15. The system of claim 9, wherein the at least one passenger seating configuration criterion comprises at least one of:
a first passenger of the one or more passengers being located in a first seat of the vehicle, and seatbelt data from the vehicle indicating that a seatbelt of the first seat is not buckled;
a plurality of passengers of the one or more passengers being located in the first seat of the vehicle; or
the first passenger being located in a first area of the one or more areas of the vehicle, and the first area not being a seat of the vehicle.
16. The system of claim 9, wherein the at least one passenger seating configuration criterion comprises at least one of:
all of the one or more passengers being children;
a first passenger of the one or more passengers being a child, and the first passenger not being located in a child safety seat; or
a second passenger of the one or more passengers smoking.
17. A non-transitory computer-readable medium storing instructions that, when executed by one or more processing devices, cause the one or more processing devices to perform operations comprising:
obtaining a plurality of images captured by a plurality of cameras of a vehicle;
generating, using one or more artificial intelligence (AI) models and the plurality of images, passenger data indicating locations of one or more passengers of the vehicle;
generating, based on the passenger data, vehicle area data indicating one or more areas of the vehicle at which the one or more passengers are located;
determining, based on the passenger data and the vehicle area data, whether at least one passenger seating configuration criterion is satisfied; and
responsive to determining that the at least one passenger seating configuration criterion is satisfied, causing the vehicle to perform an action associated with a passenger seating configuration in the vehicle.

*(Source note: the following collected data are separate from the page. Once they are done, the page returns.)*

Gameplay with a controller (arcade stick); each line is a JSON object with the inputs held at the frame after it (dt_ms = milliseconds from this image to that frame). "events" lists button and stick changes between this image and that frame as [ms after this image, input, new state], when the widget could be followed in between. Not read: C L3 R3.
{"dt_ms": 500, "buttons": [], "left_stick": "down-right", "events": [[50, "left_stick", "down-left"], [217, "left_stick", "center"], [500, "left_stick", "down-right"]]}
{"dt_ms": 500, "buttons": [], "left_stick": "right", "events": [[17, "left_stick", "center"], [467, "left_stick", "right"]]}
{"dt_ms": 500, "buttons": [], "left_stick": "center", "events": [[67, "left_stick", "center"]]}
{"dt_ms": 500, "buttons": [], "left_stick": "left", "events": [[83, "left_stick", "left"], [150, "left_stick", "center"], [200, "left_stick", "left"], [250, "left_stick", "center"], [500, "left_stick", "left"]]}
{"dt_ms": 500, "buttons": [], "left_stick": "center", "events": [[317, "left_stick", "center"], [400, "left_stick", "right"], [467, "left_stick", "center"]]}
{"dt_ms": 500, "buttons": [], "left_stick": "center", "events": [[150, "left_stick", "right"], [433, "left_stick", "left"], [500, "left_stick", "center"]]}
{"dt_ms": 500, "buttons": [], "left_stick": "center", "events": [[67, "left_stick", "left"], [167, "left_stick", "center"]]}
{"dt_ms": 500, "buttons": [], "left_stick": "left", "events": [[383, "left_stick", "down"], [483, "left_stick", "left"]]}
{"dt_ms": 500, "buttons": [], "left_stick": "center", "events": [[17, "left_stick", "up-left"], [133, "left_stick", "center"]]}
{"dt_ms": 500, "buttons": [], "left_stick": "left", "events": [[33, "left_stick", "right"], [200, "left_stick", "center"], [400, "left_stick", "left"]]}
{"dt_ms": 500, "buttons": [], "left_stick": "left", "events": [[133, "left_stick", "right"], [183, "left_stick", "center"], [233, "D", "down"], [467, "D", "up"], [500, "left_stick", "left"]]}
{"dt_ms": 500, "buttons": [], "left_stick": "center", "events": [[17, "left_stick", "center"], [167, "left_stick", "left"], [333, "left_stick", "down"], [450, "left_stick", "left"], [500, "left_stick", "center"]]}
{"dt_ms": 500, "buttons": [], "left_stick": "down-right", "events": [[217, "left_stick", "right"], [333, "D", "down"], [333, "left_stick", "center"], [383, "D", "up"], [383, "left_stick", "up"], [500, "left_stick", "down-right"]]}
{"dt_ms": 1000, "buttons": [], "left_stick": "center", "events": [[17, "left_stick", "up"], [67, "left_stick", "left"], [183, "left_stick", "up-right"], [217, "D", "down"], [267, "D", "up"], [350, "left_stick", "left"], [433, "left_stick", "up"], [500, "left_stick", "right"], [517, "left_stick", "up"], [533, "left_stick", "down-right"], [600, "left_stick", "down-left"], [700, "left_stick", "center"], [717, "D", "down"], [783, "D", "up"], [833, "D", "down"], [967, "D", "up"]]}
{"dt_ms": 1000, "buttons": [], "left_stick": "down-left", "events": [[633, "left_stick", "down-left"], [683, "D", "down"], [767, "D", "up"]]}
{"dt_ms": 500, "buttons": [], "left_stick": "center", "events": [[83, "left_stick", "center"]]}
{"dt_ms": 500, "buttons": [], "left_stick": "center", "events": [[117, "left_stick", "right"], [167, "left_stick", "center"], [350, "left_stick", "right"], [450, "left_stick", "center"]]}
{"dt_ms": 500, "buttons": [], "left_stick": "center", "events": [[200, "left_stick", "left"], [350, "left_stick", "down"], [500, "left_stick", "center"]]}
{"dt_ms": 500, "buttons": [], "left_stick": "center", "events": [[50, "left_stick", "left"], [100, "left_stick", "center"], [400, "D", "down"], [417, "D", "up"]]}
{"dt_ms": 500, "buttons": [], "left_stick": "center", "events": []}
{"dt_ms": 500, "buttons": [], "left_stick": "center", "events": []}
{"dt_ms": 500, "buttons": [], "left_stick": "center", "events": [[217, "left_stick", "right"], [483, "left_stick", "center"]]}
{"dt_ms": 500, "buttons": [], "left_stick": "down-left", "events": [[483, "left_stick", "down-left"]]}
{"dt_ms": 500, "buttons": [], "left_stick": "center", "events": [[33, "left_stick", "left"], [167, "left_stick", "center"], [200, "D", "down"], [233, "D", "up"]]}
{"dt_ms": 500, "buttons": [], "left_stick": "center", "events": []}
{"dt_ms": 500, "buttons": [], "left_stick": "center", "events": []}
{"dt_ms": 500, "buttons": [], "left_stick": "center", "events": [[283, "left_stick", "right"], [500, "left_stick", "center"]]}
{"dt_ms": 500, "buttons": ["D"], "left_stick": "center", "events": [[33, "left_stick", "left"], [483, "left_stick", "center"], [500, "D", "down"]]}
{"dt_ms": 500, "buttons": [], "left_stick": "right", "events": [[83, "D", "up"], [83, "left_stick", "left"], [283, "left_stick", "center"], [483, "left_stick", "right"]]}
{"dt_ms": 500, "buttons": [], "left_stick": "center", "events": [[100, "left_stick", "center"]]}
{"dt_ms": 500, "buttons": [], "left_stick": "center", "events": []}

18. The computer-readable medium of claim 17, wherein the passenger data comprises, for each location of the one or more locations of the one or more passengers, a confidence score.
19. The computer-readable medium of claim 18, wherein:
the passenger data comprises first passenger data generated by a first AI model of the one or more AI models, wherein the first passenger data indicates that a first location of the one or more location of the vehicle includes a passenger of the one or more passengers;
the passenger data further comprises second passenger data generated by a second AI model of the one or more AI models, wherein the second passenger data indicates that the first location does not include a passenger of the one or more passengers;
the operations further comprise determining that the confidence score of the first passenger data is higher than the confidence score of the second passenger data; and
generating the vehicle area data is based on the first passenger data.
20. The computer-readable medium of claim 17, wherein:
the vehicle comprises an autonomous vehicle (AV); and
the action associated with the passenger seating configuration in the vehicle comprises at least one of:
producing a passenger alert based on the at least one passenger seating configuration criterion being satisfied, or
autonomously modifying operation of the AV based on the at least one passenger seating configuration criterion being satisfied.